Twitch streamers who want to avoid DMCA takedown notices should only use rights-cleared music. Digital Music News has created a guide on how to make sure your music is Twitch-safe. At this point, ensuring music is Twitch-safe is the only way to avoid receiving an email like this:
“We are committed to being more transparent with you about DMCA,” the Twitch email begins. “We recently received a batch of DMCA takedown notifications with about 1,000 individual claims from music publishers. All of the claims are for VODs, and the vast majority target streamers listening to background music while playing video games or IRL streaming.”
“Based on the number of claims, we believe these rights holders used automated tools to scan and identify copyrighted music in creators’ VODs and clips, which means that they will likely send further notices,” Twitch warns about the DMCA takedown notice flood.

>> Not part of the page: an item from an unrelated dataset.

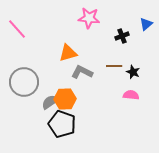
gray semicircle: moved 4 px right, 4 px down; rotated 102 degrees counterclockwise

“We are actively speaking with music labels about solutions that could work for creators as well as rights holders. This is our first such contact from the music publishing industry (there can be several owners from a single piece of music). We are disappointed they decided to send takedowns when we are willing and ready to speak to them about solutions.”
Twitch told its creators last year to nuke their VOD and Clips archives that contain music. That’s because the content creation site doesn’t license music properly – unlike YouTube, Facebook, TikTok, Snapchat, and several other content creation sites. Twitch has tried to address the problem by expanding the amount of free-to-use songs it offers for streamers. But most streamers want to play copyrighted music for their audience, which requires Twitch to sign music licenses.
Twitch acts like it is in a hard place with the music industry here, but it’s not. A licensing agreement could be hammered out to resolve these issues for Twitch, the music industry, and creators.